My opinion? It's impossible to rank them ahead of the great Dallas, Green Bay and Minnesota units of the late '60s and early '70s, because the game is so different now than it was then. The Ravens certainly can't match the Pack's collection of five defensive Hall of Famers, but none of those teams, including Green Bay, could match Baltimore's team speed, which the Giants found out about the hard way.

What's more, none of those teams had a middle linebacker who could play the pass like Ray Lewis can. His run-stopping ability is well known, but what won him MVP honors on Sunday was his brilliance against the pass. The official stat sheet credited him with a game-high four knockdowns, but that didn't include a Jamie Sharper interception off his deflection. "As a unit, the Ravens' starting linebackers are terrific pass defenders," Giants backup quarterback Jason Garrett says. "They get great depth and then rally to the ball on underneath patterns. And, of course, you can't run on them."
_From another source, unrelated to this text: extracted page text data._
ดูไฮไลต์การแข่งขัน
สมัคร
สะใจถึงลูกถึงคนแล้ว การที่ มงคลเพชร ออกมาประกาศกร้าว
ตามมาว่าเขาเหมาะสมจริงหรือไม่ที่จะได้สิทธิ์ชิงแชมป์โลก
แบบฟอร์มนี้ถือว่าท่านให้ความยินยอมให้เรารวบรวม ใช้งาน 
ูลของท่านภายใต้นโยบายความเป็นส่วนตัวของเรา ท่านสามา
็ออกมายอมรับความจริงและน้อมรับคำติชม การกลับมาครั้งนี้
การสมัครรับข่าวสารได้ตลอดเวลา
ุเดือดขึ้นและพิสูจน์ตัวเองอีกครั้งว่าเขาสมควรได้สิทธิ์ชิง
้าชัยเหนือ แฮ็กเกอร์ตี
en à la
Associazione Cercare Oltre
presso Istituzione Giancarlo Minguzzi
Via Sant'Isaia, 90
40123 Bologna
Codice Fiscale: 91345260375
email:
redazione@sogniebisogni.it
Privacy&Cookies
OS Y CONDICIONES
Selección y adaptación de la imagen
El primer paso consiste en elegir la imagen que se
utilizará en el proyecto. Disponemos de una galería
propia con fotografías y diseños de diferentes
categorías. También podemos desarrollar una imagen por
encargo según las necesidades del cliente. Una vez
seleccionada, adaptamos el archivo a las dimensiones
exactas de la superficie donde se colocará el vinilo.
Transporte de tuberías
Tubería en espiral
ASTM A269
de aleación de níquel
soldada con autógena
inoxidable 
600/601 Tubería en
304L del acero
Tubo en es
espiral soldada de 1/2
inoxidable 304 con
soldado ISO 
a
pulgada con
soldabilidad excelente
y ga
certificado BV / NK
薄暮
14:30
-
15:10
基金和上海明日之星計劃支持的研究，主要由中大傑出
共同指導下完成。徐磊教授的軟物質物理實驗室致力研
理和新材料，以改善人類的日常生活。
Ryan's Chicago Bears defense of the mid-'80s was a crushing, punishing, overwhelming unit, keyed by the relentless blitzes of the outside linebackers, Wilber Marshall and Otis Wilson, and occasionally the middle linebacker, Mike Singletary. The Bears had two terrific frontline rushers in Richard Dent and Dan Hampton. The cornerbacks were ordinary and basically anonymous. The safeties, Dave Duerson and Gary Fencik, were All-Pro at one time in their careers. Singletary had great range in his coverage, but he was usually dropping into a zone. He couldn't lock onto an intermediate receiver as Lewis can. Call it a tie for second between Chicago and Baltimore.

My No. 1 defense, though, remains the Pittsburgh Steelers of 1974 through '79, if only for the sheer abundance of talent. That unit didn't have to face the variety of offenses that the Ravens do, but the '70s wasn't a primitive era, either. Bill Walsh was working his magic in Cincinnati, Don Coryell had already put his offensive stamp on the Chargers, and Tom Landry's Cowboys presented a tremendous assortment of formations and innovations.

If you want to compare personnel, let's start with the tackles: Ernie Holmes and Hall of Famer Joe Greene against Baltimore's Tony Siragusa and Sam Adams. Both sets of tackles have the responsibility of keeping blockers off their middle linebackers, but Holmes and Greene did more and were quicker. Hall of Fame middle linebacker Jack Lambert had more range than any other middle linebacker of his era, but Lewis is better in pure coverage. The Ravens have no counterpart to Hall of Fame outside linebacker Jack Ham or right cornerback Mel Blount, and two other Steelers, left end L.C. Greenwood and strong safety Donnie Shell, were good enough that they've appeared on Hall of Fame ballots. Someday Lewis will be up for enshrinement, and Baltimore's free safety, Rod Woodson, should make it on the first ballot—as a cornerback, which he played for 12 years, primarily with the Steelers. Cornerback Chris McAlister is also on the verge of a magnificent career.

Baltimore has put together a beautifully integrated, shockingly fast unit. Still, the Steelers of '74 and '75 had 10 of 11 starters who made the Pro Bowl at some time in their careers. Plus the Steel Curtain dominated for more than half a decade.